Field Type Description
projects string[] List of project IDs that share this workspace
graphMemory string Where shared graph JSON files are stored
mirrorDir string Where shared .notes/, .tasks/, .skills/ are written
author object Author for shared notes/tasks/skills
access object Per-user access overrides for workspace graphs
model object Model config for workspace shared graphs
codeModel object Model config for code graph in workspace projects
embedding object Embedding config for workspace shared graphs
maxFileSize number Max file size (overrides server default)
exclude string Additional exclude (merged with server default)
graphs object Per-graph config for shared graphs (knowledge, tasks, skills). Supports enabled, readonly, model, embedding, access

Embedding API

Expose the server's embedding model as a REST endpoint:

server:
  embeddingApi:
    enabled: true
    apiKey: "emb-secret-key"   # optional, separate from user apiKeys
    maxTexts: 100              # max texts per request (default 100)
    maxTextChars: 10000        # max chars per text (default 10000)
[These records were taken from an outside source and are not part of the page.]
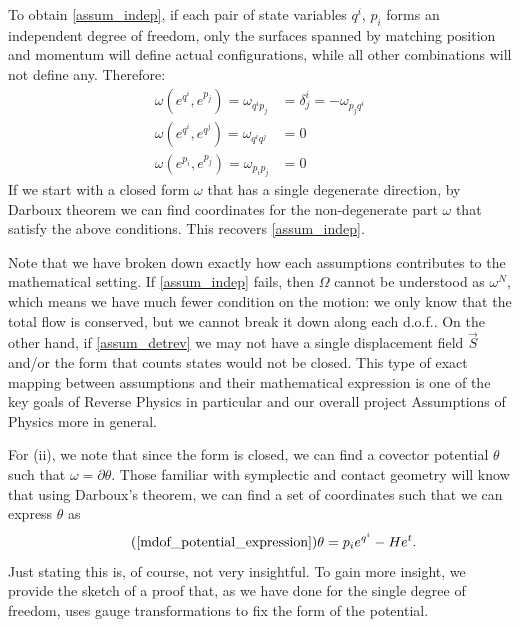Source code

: \documentclass[10pt,twocolumn, nofootinbib]{revtex4-2}
\begin{document}
To obtain \ref{assum_indep}, if each pair of state variables $q^i$, $p_i$ forms an independent degree of freedom, only the surfaces spanned by matching position and momentum will define actual configurations, while all other combinations will not define any. Therefore:
\begin{equation}\label{canonical_conditions}
	\begin{aligned}
		\omega(e^{q^i}, e^{p_j}) = \omega_{q^i p_j} &= \delta^i_j = - \omega_{p_j q^i} \\
		\omega(e^{q^i}, e^{q^j}) = \omega_{q^i q^j} &= 0 \\
		\omega(e^{p_i}, e^{p_j}) = \omega_{p_i p_j} &= 0
	\end{aligned}
\end{equation}
If we start with a closed form $\omega$ that has a single degenerate direction, by Darboux theorem we can find coordinates for the non-degenerate part $\omega$ that satisfy the above conditions. This recovers \ref{assum_indep}.

Note that we have broken down exactly how each assumptions contributes to the mathematical setting. If \ref{assum_indep} fails, then $\Omega$ cannot be understood as $\omega^N$, which means we have much fewer condition on the motion: we only know that the total flow is conserved, but we cannot break it down along each d.o.f.. On the other hand, if \ref{assum_detrev} we may not have a single displacement field $\vec{S}$ and/or the form that counts states would not be closed. This type of exact mapping between assumptions and their mathematical expression is one of the key goals of Reverse Physics in particular and our overall project Assumptions of Physics more in general.

For (ii), we note that since the form is closed, we can find a covector potential $\theta$ such that $\omega=\partial \theta$. Those familiar with symplectic and contact geometry will know that using Darboux's theorem, we can find a set of coordinates such that we can express $\theta$ as
\begin{equation}
	\tag*{(\ref{mdof_potential_expression})}
	\theta = p_i e^{q^i} - H e^t.
\end{equation}
Just stating this is, of course, not very insightful. To gain more insight, we provide the sketch of a proof that, as we have done for the single degree of freedom, uses gauge transformations to fix the form of the potential. 
\end{document}
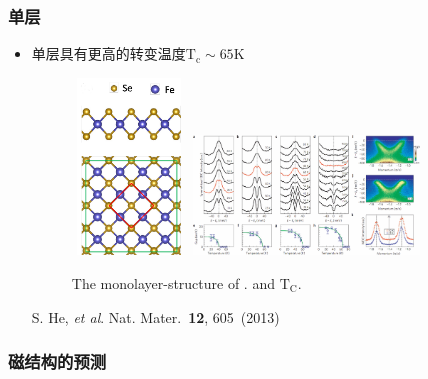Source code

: \documentclass[cjk,slidestop,compress,mathserif,blue]{beamer}
\begin{document}
\frame
{
	\frametitle{单层}
	\begin{itemize}
\item 单层具有更高的转变温度$\mathrm{T_c}\sim65\mathrm{K}$
\begin{figure}[h!]
\vspace*{-0.08in}
\centering
\includegraphics[height=1.85in,width=1.20in]{Figures/FeSe-struct-1.png}
\hskip 0.5pt
\includegraphics[height=1.25in,width=2.40in]{Figures/FeSe-single-Mag-Tc.png}
\caption{\tiny \textrm{The monolayer-structure of . and $\mathrm{T_C}$. }}%
\label{Fig:Mag-surface-FeSe}
\end{figure}
\textrm{S. He, \textit{et al}.  Nat. Mater. \textbf{12}, 605~(2013)}
	\end{itemize}
}

\frame
{
	\frametitle{磁结构的预测}
}

\appendix
\end{document}
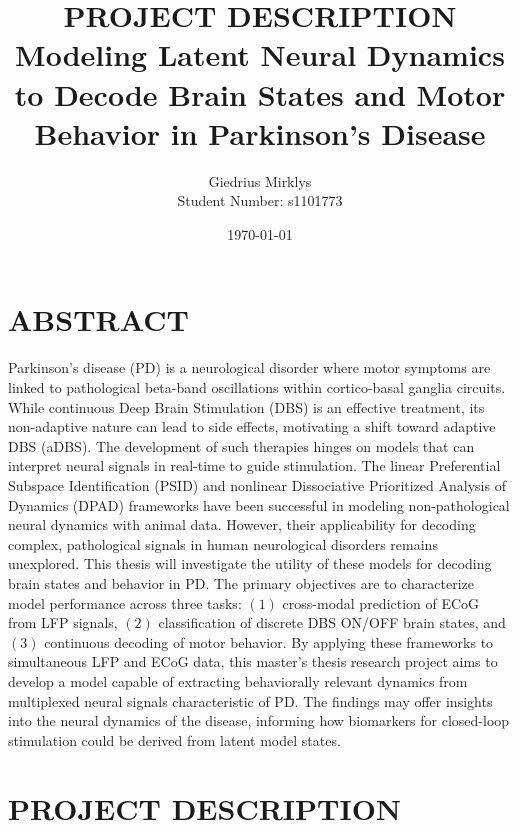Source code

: \documentclass[12pt, a4paper]{article}
\begin{document}
\title{\textbf{PROJECT DESCRIPTION} \\ \vspace{1.5em} \large Modeling Latent Neural Dynamics to Decode Brain States and Motor Behavior in Parkinson’s Disease}
\author{Giedrius Mirklys \\
    \normalsize{Student Number: s1101773}}
\date{\today} %

\maketitle
\RaggedRight


\section{ABSTRACT}
Parkinson’s disease (PD) is a neurological disorder where motor symptoms are linked to pathological beta-band oscillations within cortico-basal ganglia circuits. While continuous Deep Brain Stimulation (DBS) is an effective treatment, its non-adaptive nature can lead to side effects, motivating a shift toward adaptive DBS (aDBS). The development of such therapies hinges on models that can interpret neural signals in real-time to guide stimulation. The linear Preferential Subspace Identification (PSID) and nonlinear Dissociative Prioritized Analysis of Dynamics (DPAD) frameworks have been successful in modeling non-pathological neural dynamics with animal data. However, their applicability for decoding complex, pathological signals in human neurological disorders remains unexplored. This thesis will investigate the utility of these models for decoding brain states and behavior in PD. The primary objectives are to characterize model performance across three tasks: $(1)$ cross-modal prediction of ECoG from LFP signals, $(2)$ classification of discrete DBS ON/OFF brain states, and $(3)$ continuous decoding of motor behavior. By applying these frameworks to simultaneous LFP and ECoG data, this master's thesis research project aims to develop a model capable of extracting behaviorally relevant dynamics from multiplexed neural signals characteristic of PD. The findings may offer insights into the neural dynamics of the disease, informing how biomarkers for closed-loop stimulation could be derived from latent model states.

\section{PROJECT DESCRIPTION}
\end{document}
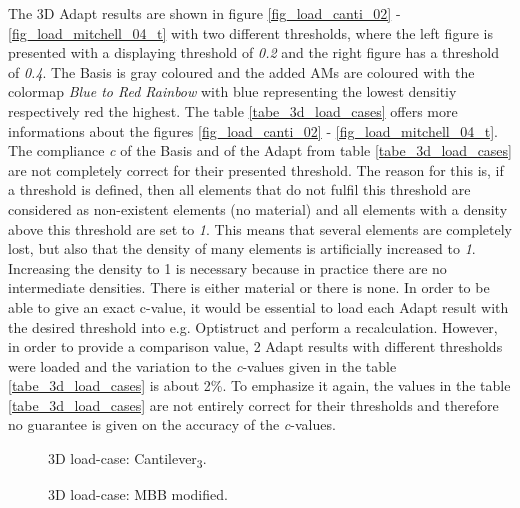  The 3D Adapt results are shown 
in figure \ref{fig_load_canti_02} - \ref{fig_load_mitchell_04_t} 
 with two different thresholds,
 where the left figure is presented with a displaying threshold of
 \emph{0.2} and the right figure has a threshold of
 \emph{0.4}. The Basis is gray coloured and the
 added AMs are coloured with the colormap 
 \emph{Blue to Red Rainbow} with
 blue representing the lowest densitiy respectively
 red the highest. The table \ref{tabe_3d_load_cases} 
 offers more informations about
 the figures \ref{fig_load_canti_02} - \ref{fig_load_mitchell_04_t}.
 The compliance \emph{c} of the Basis and of
 the Adapt from table \ref{tabe_3d_load_cases}
 are not completely correct for their presented threshold.
 The reason for this is, if a threshold is
  defined, then all elements that do not fulfil this threshold
   are considered as non-existent elements (no material) and 
   all elements with a density above this threshold are set to \emph{1}.
    This means that several elements are completely lost, but 
    also that the density of many elements is artificially 
    increased to \emph{1}. 
    Increasing the density to 1 is necessary because
     in practice there are no intermediate densities. 
     There is either material or there is none. In order 
     to be able to give an exact c-value, it would be
      essential to load each Adapt result with
       the desired threshold into e.g. Optistruct and 
       perform a recalculation. However, in order to provide a comparison value, 2 
       Adapt results with different thresholds were 
       loaded and the variation to the \emph{c}-values given in 
       the table
       \ref{tabe_3d_load_cases}
        is about 2\%. To emphasize it again,
        the values in the table
        \ref{tabe_3d_load_cases} 
        are not entirely 
        correct for their thresholds and therefore no guarantee is given on 
        the accuracy of the \emph{c}-values.

 
 
 \begin{figure} [!h]
\begin{minipage}{0.45\textwidth}
 \centering
 \def\svgwidth{\textwidth}
 
 \caption{3D load-case: Cantilever\textsubscript{3}.}    %
 \label{fig_load_case_clamped_cant}          %
\end{minipage}
\hfill
\begin{minipage}{0.45\textwidth}
 \centering
 \def\svgwidth{\textwidth}
 
 \vspace*{6mm}
 \caption{3D load-case: MBB modified.}    %
 \label{fig_load_case_MBB_modified}          %
\end{minipage}
\end{figure} ~\\

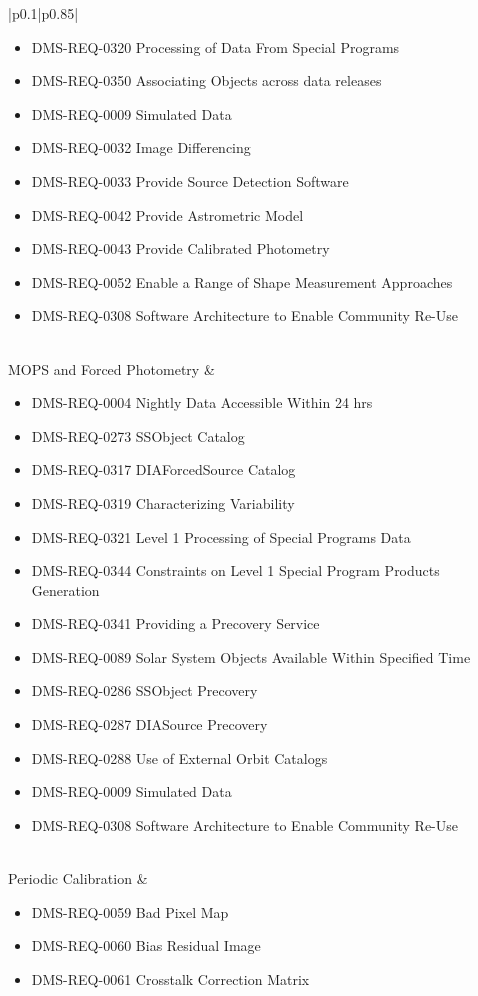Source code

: \documentclass[DM,lsstdraft,toc]{lsstdoc}
\begin{document}
\begin{xtabular}{|p{0.1\textwidth}|p{0.85\textwidth}|}
\begin{itemize}
\item DMS-REQ-0320 Processing of Data From Special Programs
\item DMS-REQ-0350 Associating Objects across data releases
\item DMS-REQ-0009 Simulated Data
\item DMS-REQ-0032 Image Differencing
\item DMS-REQ-0033 Provide Source Detection Software
\item DMS-REQ-0042 Provide Astrometric Model
\item DMS-REQ-0043 Provide Calibrated Photometry
\item DMS-REQ-0052 Enable a Range of Shape Measurement Approaches
\item DMS-REQ-0308 Software Architecture to Enable Community Re-Use \end{itemize} \\ \hline
MOPS and Forced Photometry &
\begin{itemize} \item DMS-REQ-0004 Nightly Data Accessible Within 24 hrs
\item DMS-REQ-0273 SSObject Catalog
\item DMS-REQ-0317 DIAForcedSource Catalog
\item DMS-REQ-0319 Characterizing Variability
\item DMS-REQ-0321 Level 1 Processing of Special Programs Data
\item DMS-REQ-0344 Constraints on Level 1 Special Program Products Generation
\item DMS-REQ-0341 Providing a Precovery Service
\item DMS-REQ-0089 Solar System Objects Available Within Specified Time
\item DMS-REQ-0286 SSObject Precovery
\item DMS-REQ-0287 DIASource Precovery
\item DMS-REQ-0288 Use of External Orbit Catalogs
\item DMS-REQ-0009 Simulated Data
\item DMS-REQ-0308 Software Architecture to Enable Community Re-Use \end{itemize} \\ \hline
Periodic Calibration &
\begin{itemize} \item DMS-REQ-0059 Bad Pixel Map
\item DMS-REQ-0060 Bias Residual Image
\item DMS-REQ-0061 Crosstalk Correction Matrix

\end{itemize}
\end{xtabular}
\end{document}

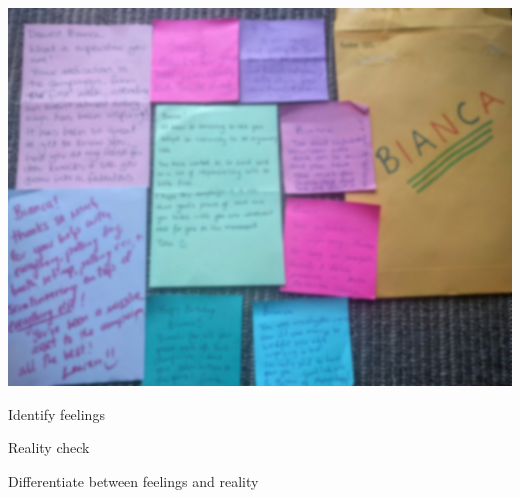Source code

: \documentclass[aspectratio=169]{beamer}
\begin{document}
\begin{frame}
  \begin{center}
    \includegraphics[scale=.07]{./assets/IMG_20160809_162050.jpg}
  \end{center}
\end{frame}

\begin{frame}
  \begin{center}
    \Huge Identify feelings
    \\ \small \cite{caltech}
  \end{center}
\end{frame}

\begin{frame}
  \begin{center}
    \Huge Reality check
    \\ \small \cite{caltech}
  \end{center}
\end{frame}

\begin{frame}
  \begin{center}
    \Huge Differentiate between feelings and reality
    \\ \small \cite{caltech}
  \end{center}
\end{frame}
\end{document}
See Embeddings for details.

Redis

When redis.enabled is true, Redis is used as a shared backend for:

  • Session store — auth codes and OAuth sessions (replaces in-memory Map)
  • Embedding cache — persistent LRU-equivalent cache keyed by SHA-256 hash of the input text (replaces in-memory LRU cache)

When redis.enabled is false (the default), both fall back to in-memory implementations with no external dependency.

server:
  redis:
    enabled: true
    url: "redis://localhost:6379"
    prefix: "mgm:"
    embeddingCacheTtl: "30d"
Field Type Default Description
enabled boolean false Enable Redis backend. When false, in-memory implementations are used
url string redis://localhost:6379 Redis connection URL
prefix string mgm: Key prefix applied to all Redis keys
embeddingCacheTtl string 30d TTL for cached embeddings (e.g. 30d, 24h, 0 = no expiry)

Access control resolution

See Authentication for the full ACL resolution chain.

Applying config changes

Restart the server process to apply changes to graph-memory.yaml.